Objectives:
A. Return the section of the Dovecot excerpt from "Or actually .." to "in 2.0.14 ?".
B. Answer these questions from the Dovecot excerpt.
(i) In v2.0.15, what was the default for lmtp client_limit changed to?
(ii) To which version were the two directors upgraded?
(iii) Which version are the backend mailstores still running?

Source excerpt:
• • • •

Or actually .. It could simply be that in v2.0.15 service lmtp { client_limit } 
default was changed to 1 (from default_client_limit=1000). This is important 
with the backend, because writing to message store can be slow, but proxying 
should be able to handle more than 1 client per process, even with the new 
temporary file writing. So you could see if it helps to set lmtp { client_limit 
= 100 } or something.



[Dovecot] lmtp-proxying in 2.1 slower than in 2.0.14 ?

2013-02-01 Thread Jan-Frode Myklebust
We upgraded our two dovecot directors from v2.0.14 to dovecot-ee
2.1.10.3 this week, and after that mail seems to be flowing a lot
slower than before. The backend mailstores are untouched, on v2.0.14
still. After the upgrade we've been hitting process_limit for lmtp a
lot, and we're struggeling with large queues in the incoming
mailservers that are using LMTP virtual transport towards our two
directors.

• • • •

(Recorded data)
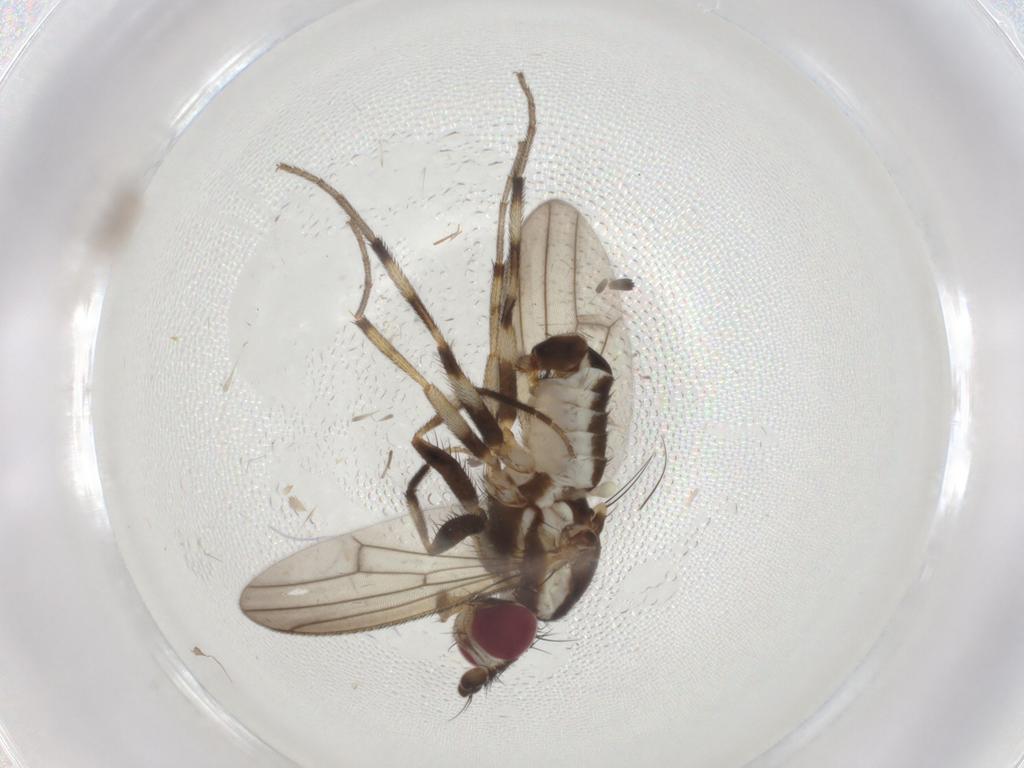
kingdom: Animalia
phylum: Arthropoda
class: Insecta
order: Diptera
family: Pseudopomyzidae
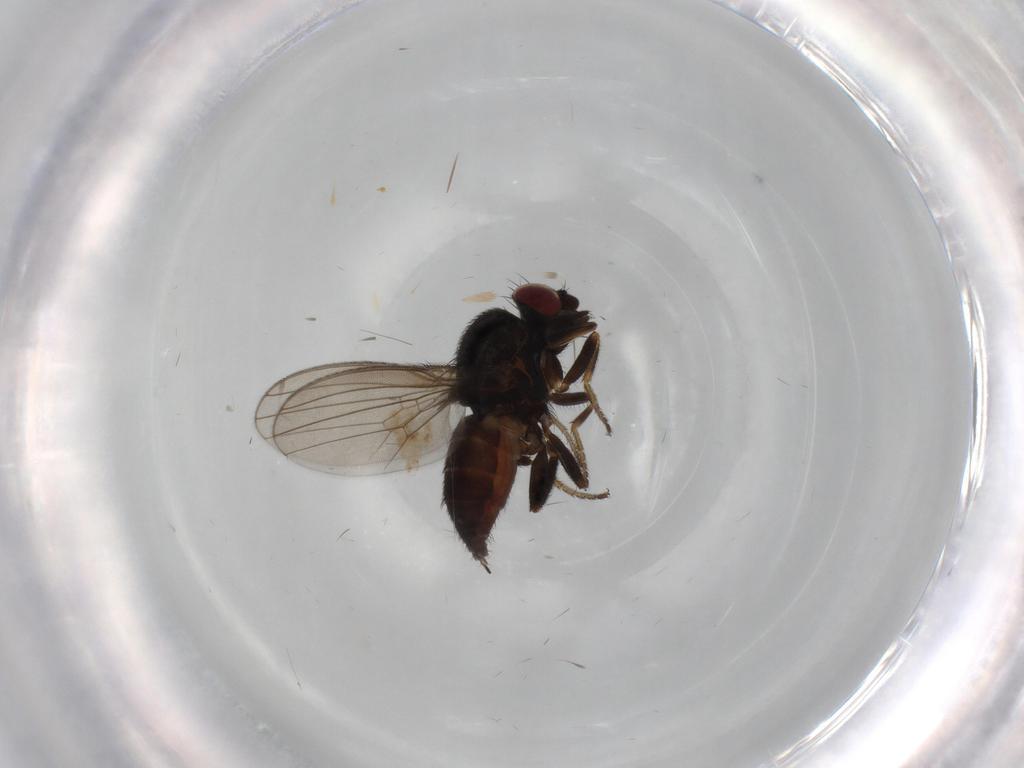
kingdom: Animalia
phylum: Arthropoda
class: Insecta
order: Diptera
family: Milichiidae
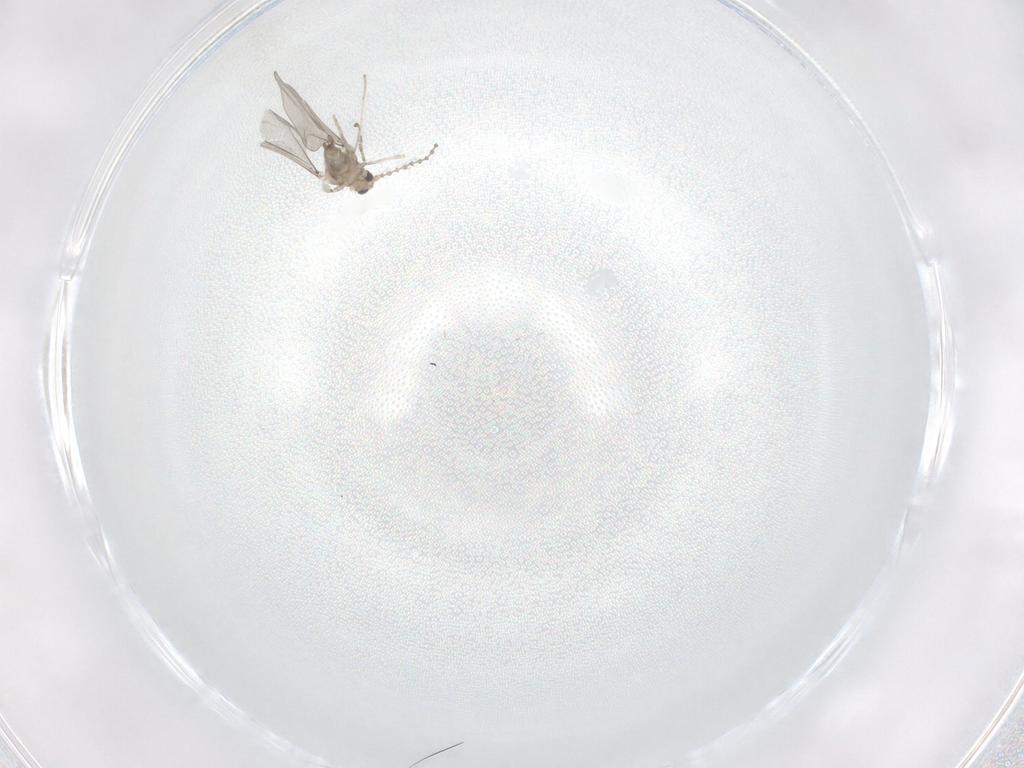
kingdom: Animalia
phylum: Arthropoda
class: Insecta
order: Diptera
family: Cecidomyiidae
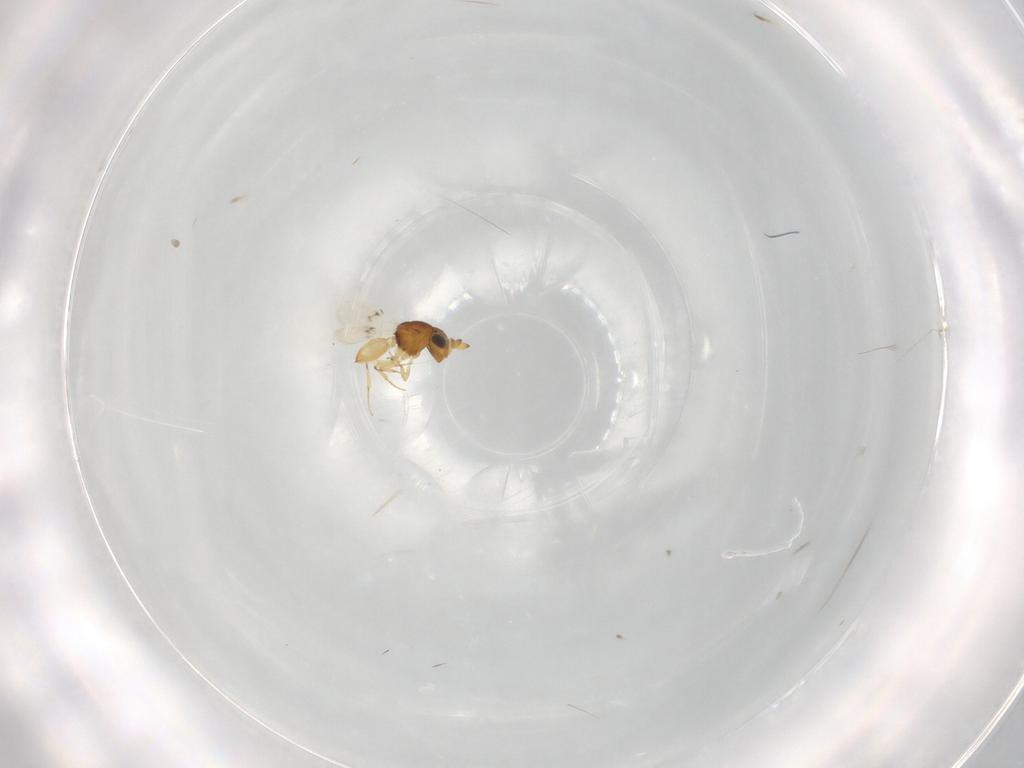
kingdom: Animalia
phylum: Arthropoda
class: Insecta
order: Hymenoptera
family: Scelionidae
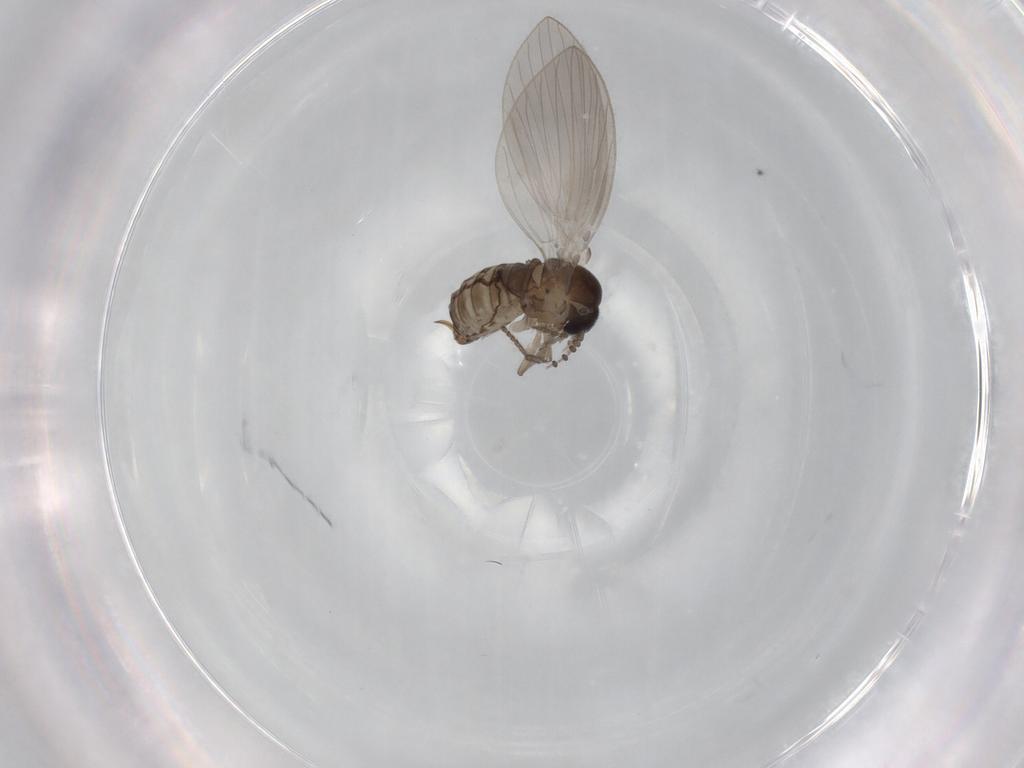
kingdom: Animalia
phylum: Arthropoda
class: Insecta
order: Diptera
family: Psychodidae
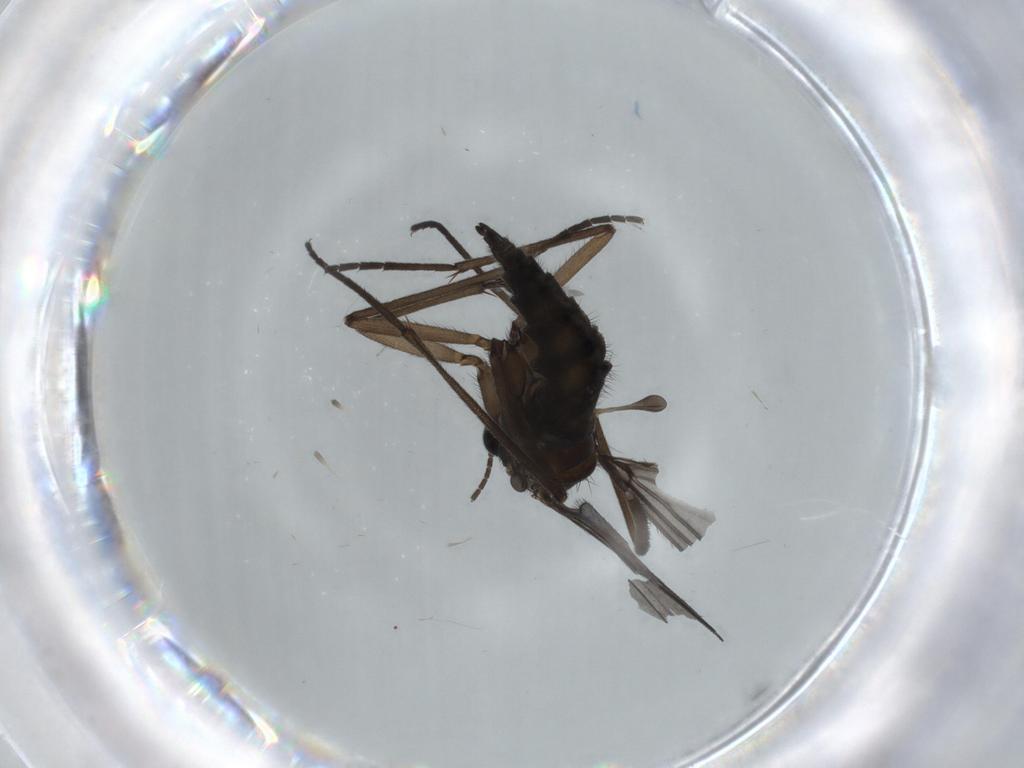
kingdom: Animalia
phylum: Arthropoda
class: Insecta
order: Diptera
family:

• • • •

Exercise solutions:
A.
Or actually .. It could simply be that in v2.0.15 service lmtp { client_limit } 
default was changed to 1 (from default_client_limit=1000). This is important 
with the backend, because writing to message store can be slow, but proxying 
should be able to handle more than 1 client per process, even with the new 
temporary file writing. So you could see if it helps to set lmtp { client_limit 
= 100 } or something.



[Dovecot] lmtp-proxying in 2.1 slower than in 2.0.14 ?

B.
(i) 1
(ii) dovecot-ee 2.1.10.3
(iii) v2.0.14